Named Entity Extraction and Disambiguation from an
Uncertainty Perspective
Mena B. Habib, Maurice van Keulen
Database group, University of Twente, The Netherlands {m.b.habib , m.vankeulen}@ewi.utwente.nl
Named entity extraction and disambiguation have received much attention in recent years. Typical fields addressing these topics are information retrieval, natural language processing, and semantic web. This work addresses two problems with named entity extraction and disambiguation. First, almost no existing works examine the extraction and disambiguation interdependency. Second, existing disambiguation techniques mostly take as input extracted named entities without considering the uncertainty and imperfection of the extraction process.

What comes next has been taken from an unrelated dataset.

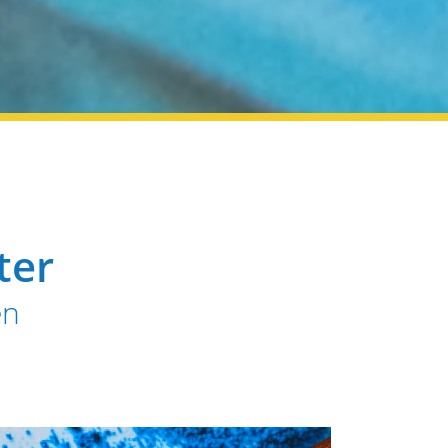
ter
en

It is the aim of this work to investigate both avenues and to show that explicit handling of the uncertainty of annotation has much potential for making both extraction and disambiguation more robust. We conducted experiments with a set of holiday home descriptions with the aim to extract and disambiguate toponyms as a representative example of named entities. We show that the effectiveness of extraction influences the effectiveness of disambiguation, and reciprocally, how retraining the extraction models with information automatically derived from the disambiguation results, improves the extraction models. This mutual reinforcement is shown to even have an effect after several iterations.
References
1. M. van Keulen, Mena B. Habib: “Handling Uncertainty in Information Extraction.” Proceedings of the 7th International Workshop on Uncertainty Reasoning for the Semantic Web (URSW 2011), pages 109-112, 2011.
2. Mena B. Habib and M. van Keulen. “Named Entity Extraction and Disambiguation: The Reinforcement Effect.”. In Proceedings of the 5th International Workshop on Management of Uncertain Data, MUD 2011, collocated with the international conference on Very Large Databases VLDB 2011, pages 9-16, 2011.